To counter emotions with emotions you can do something like, "Sure transhumanist medical interventions are scary, but not as scary as deteriorating throughout old age until we die." (a good argument for cryonics - "You think it's repulsive to lie frozen in liquid nitrogen. Do you find the images of worms eating your decomposing body and bugs crawling in your half-eaten brain more attractive? You have issues then.") Or, "Sure people who want to transform themselves to look alien seem strange, but at least they choose their own strangeness. It would be stranger for society to force people to live their entire lives trapped in a body that dislike just for other people's viewing pleasure."

 

Likewise, religious arguments cannot be countered by scientific facts. If someone says transhumanism is against god, arguing that there is no god is not going to help. Instead, one may find it more useful to say "If god made me this way, and gave me this brain, then he probably expects me to use it." Or, "if god want to take my soul when I am dead, I doubt a little cryonics freezer is going to prevent him from doing so." Or, "if reincarnation is true and cryonics doesn't work, then I am sure my cryonics freezer won't last forever, and sooner or later my body will return to the earth and I will be reborn again."

 

Knee-jerk reactions

 

There is one great thing about negative responses to transhumanism - they aren't original. In fact, there is at most about 20 standard knee-jerk reactions that are automatically evoked in people. Among them are:

 

 

"Aren't you playing God?"

 

"Doesn't He want us to live up to our fullest potential? We can have time to truly redeem ourselves, and build holy lives, before we are judged, because none of us are perfect.

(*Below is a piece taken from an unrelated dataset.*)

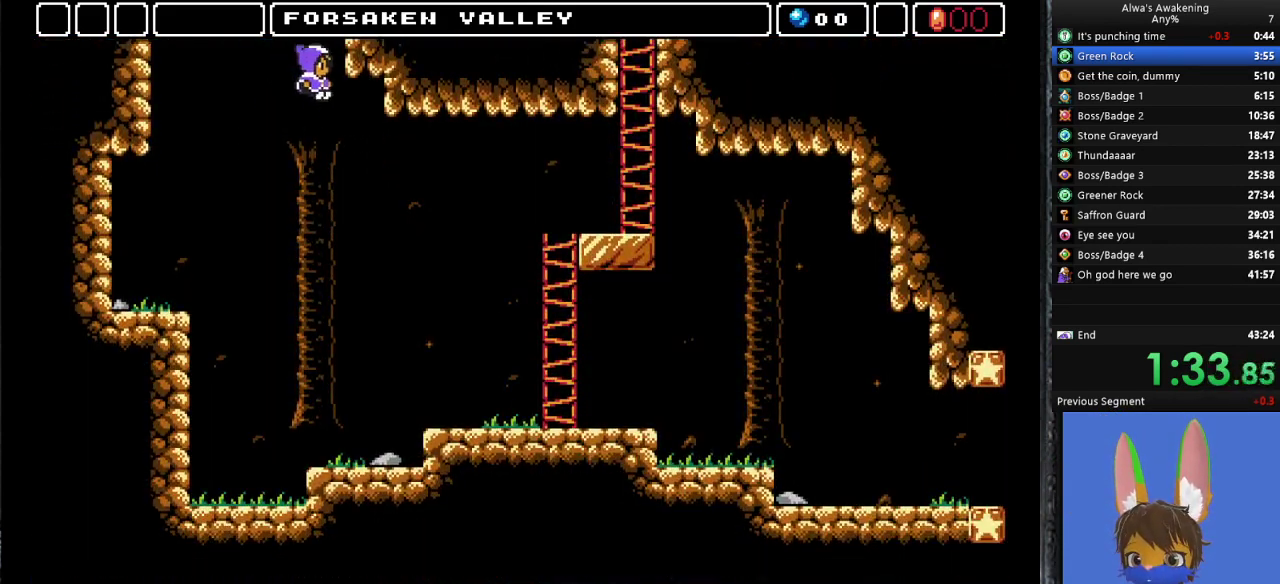
{"buttons": ["DPAD_RIGHT"], "left_stick": "center", "events": []}
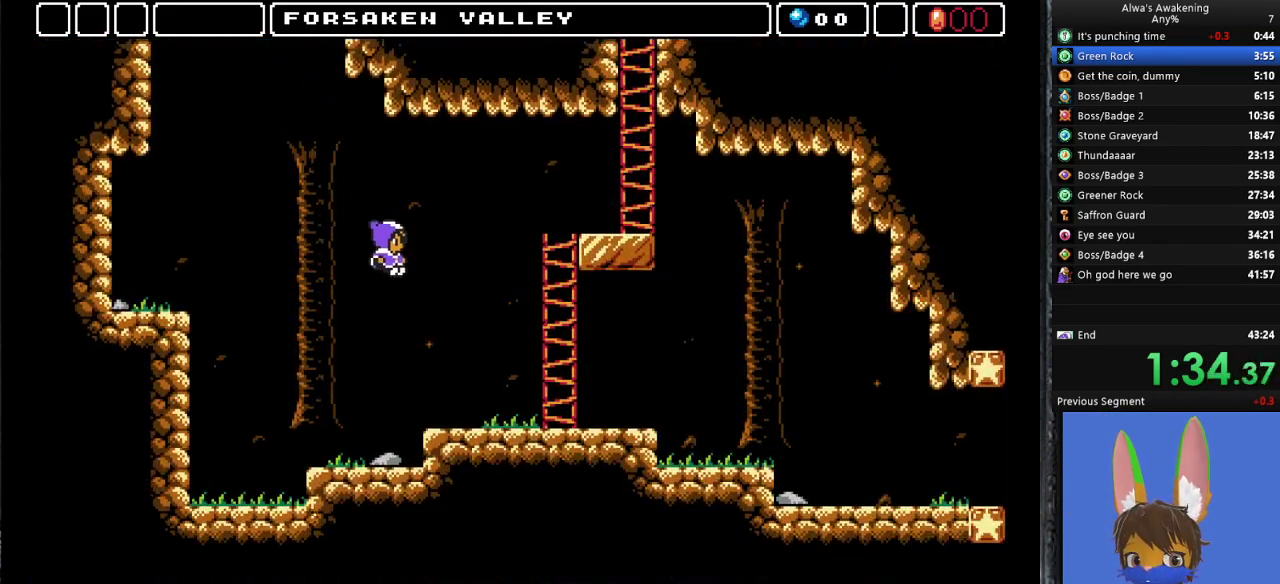
{"buttons": ["DPAD_RIGHT"], "left_stick": "center", "events": []}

I believe He loves us as our Father. Why wouldn't He want us to have th every best?"

 

"I think trying to help people is one of the ways we are in Gods image. I just can't stand back and by my inaction let millions suffer and die, I don't think God gave us the ability to fix this if we wern't meant use it. "

 

"C.s Lewis beleived that death is not natural, because the bible says that before the fall immortality was our natural state. And death is a curse on the living. God rewarded many of his followers faith with long life, like job who chose to stay in this world"

 

"Jesus was a great healer of suffering, he wouldn't want the wisest of us to suffer"

 

 

"Isn't this against nature?"

 

"I guess it is against nature, like glasses and fire are against nature. But if you look at it another way making things better is just another part of being human, arn't you glad that we don't practise cannabilism or that our courtships don't involve clubs. That doesn't mean we need to hurt the earth when we improve things though! Truly civilised technologys can let us live with nature, and even repair nature. We need to reach this stage before global warming and habitat destruction kill of most of our planets ecosystem. Luckily where nearly their."

 

 

 

"Won't the rich get all these technologies before the poor?"

 

"The fact that the rich are greedy can work in our favour. It will be like penicillin, in the beginning the rich wanted it so much they footed enourmous bills, this helped it develop. Eventually it was cheap enought that it could save the lives of those who really need it. If we made sure these were cheap before they were available it would cost us a fortune in tax. Let the rich foot the bill I say."

 

 

The good thing about them is that since we already know what our potential opponents will say, we can prepare a good response. And since our opponents haven't really changed their reasoning over the past decade or so, we can hone our responses to perfection. May be we literally should learn perfect witty and "original" responses by heart and be able to recite them when needed.

 

We need to identify all those difficult challenges from the other side and prepare strategies for the other side to use against us, and then be prepared to respond to those. The other side may bring up higher shock values to make us look bad and we must have a response (that would give us confidence).

 

Deathism fallacies

"life is defined by death"

"Instead of defining life by death we can define it by goals and milestones, or retirement, or replace death with a 10 year holiday at 80" "That way we don't have to cut life short just to define it"

 

"Tithonus Error"

at Fight Aging! - people have no enthusiasm for healthy life extension precisely because they think it that a longer life necessarily means more infirmity and disease.

"Instead of having endless hip-replacements, cancer treatment waiting lists like we do now, we want a fountain of youth so you can opt out of being senile"

 

"Boredom" -

The assumption of boredom, I think, is connected to another common misperception: that anti-aging technologies imply people will be forced to use them to live longer than they would have wanted.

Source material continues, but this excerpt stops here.